There are 1.4 million troops on active duty, including members of the National Guard and Reserve.

Retired veterans have long waded into politics, including the 2004 presidential campaign when a group of veterans challenged Sen. John Kerry's war record. More recently, several retired military generals have called on Defense Secretary Donald H. Rumsfeld to resign, contending he botched the war and put troops at risk.

Hearing publicly from active-duty troops is rare. Military laws bar officers from denouncing the president and other U.S. leaders, and regulations typically prevent service members from lobbying for a particular cause while on duty or wearing the uniform.

Legal experts who reviewed the Web site said the effort probably would not violate any rules because the site is not a personal attack on members of the administration and allows service members to quietly pass their grievance to Congress in their free time.

Backers of the Web site also cite a "whistleblower protection" law as added protection. Under the law, service members can file complaints to Congress without reprisal.

But at least two senators _ both critical of the administration's handling of the war in Iraq _ said they were concerned that service members speaking out against the president may undermine the military's apolitical status.

"We expect our soldiers to follow ... the legitimate orders of their commanders," said Sen. Jack Reed of Rhode Island, who is helping lead Democratic opposition to the war this election season.

"And if you feel a course of action is inappropriate, your choice is just getting out of the service, basically, if you can and making your comments as a civilian," said Reed, a West Point graduate and former Army Ranger and paratrooper.

Sen. Lindsey Graham, a former reserve judge for the Air Force, said vocal complaints by active-duty members represented a "disturbing trend" that threatened to erode the cohesiveness of the military.

"We've had a long tradition making sure the military doesn't engage in political debate," said Graham, R-S.C. "We don't need a Democratic Army and a Republican Army," he added.

Hutto and supporters of his Web site said they see no problem with active-duty military personnel weighing into politics.

"We're doing this on our own time," Hutto said.

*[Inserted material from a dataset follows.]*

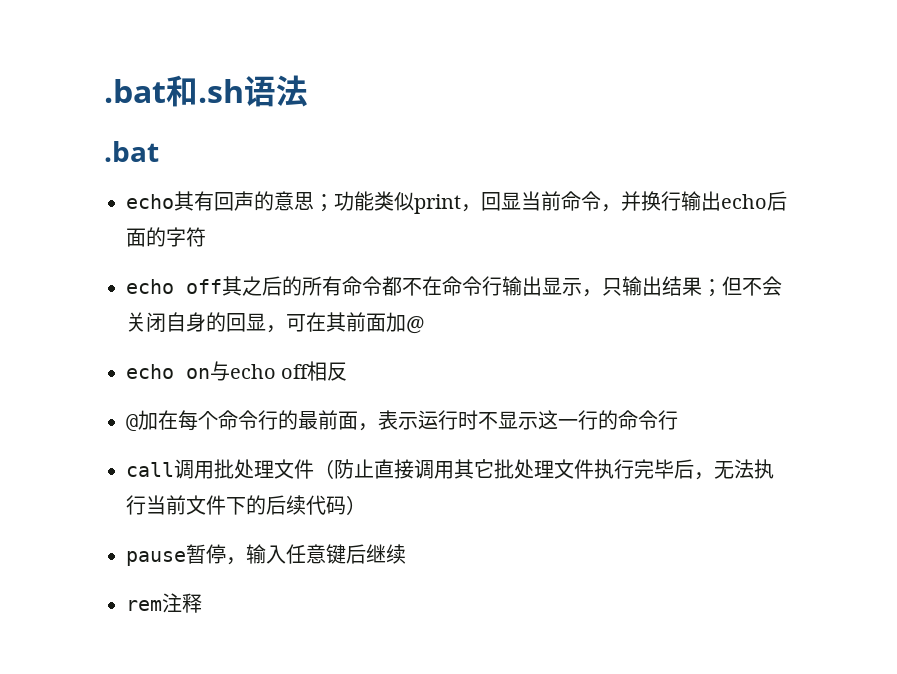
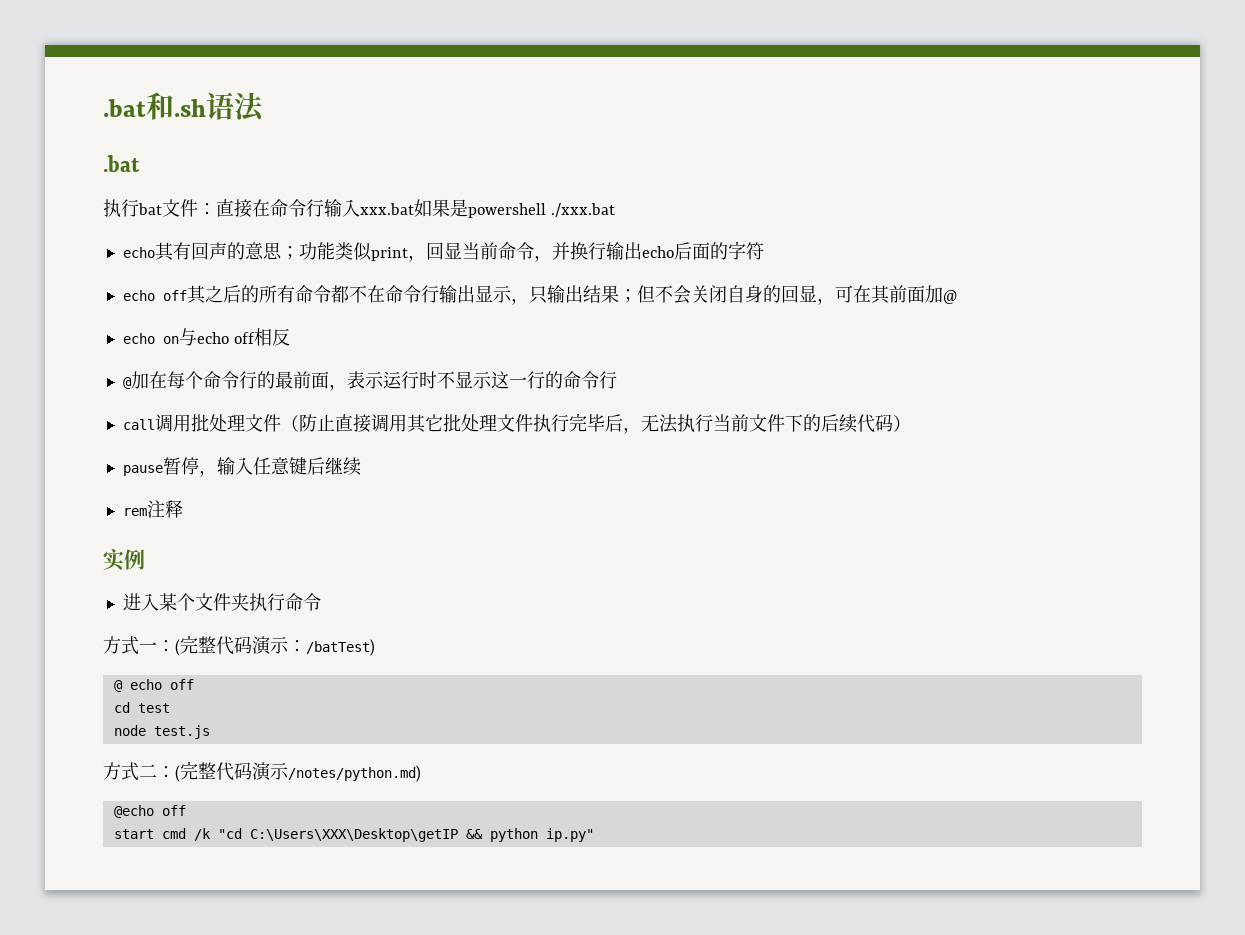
(159, 151) none -> [103,199,615,218] // 执行bat文件：直接在命令行输入xxx.bat如果是powershell ./xxx.bat
(202, 603) none -> [103,549,145,571] [122,593,321,611] [103,635,375,656] [113,679,194,692] [113,702,170,713] [113,725,210,739] [103,761,421,782] [113,805,186,818] [113,828,594,842] // 实例 // 进入某个文件夹执行命令 // 方式一：(完整代码演示：/batTest) // @ echo off // cd test // node test.js // 方式二：(完整代码演示/notes/python.md) // @echo off // start cmd /k "cd C:\Users\XXX\Desktop\getIP && python ip.py"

Also, "We're speaking as American citizens," rather than service members.

Scott Silliman, director of Duke University's Center on Law, Ethics and National Security, said he sees the increasing political noise being made from military members _ active and retired _ as a relatively new phenomenon resulting from an increasingly unpopular war.

"Fifteen, 20 years ago you wouldn't have seen it happen," Silliman said.

Still, Silliman said, he sees little wrong with troops speaking out on their own time so long as they are not senior-ranking officers needed to carry out the president's orders. "It depends certainly on who it is" ramping up opposition to the executive branch, he said.

A Pentagon press officer did not respond to requests for comment left by telephone and e-mail.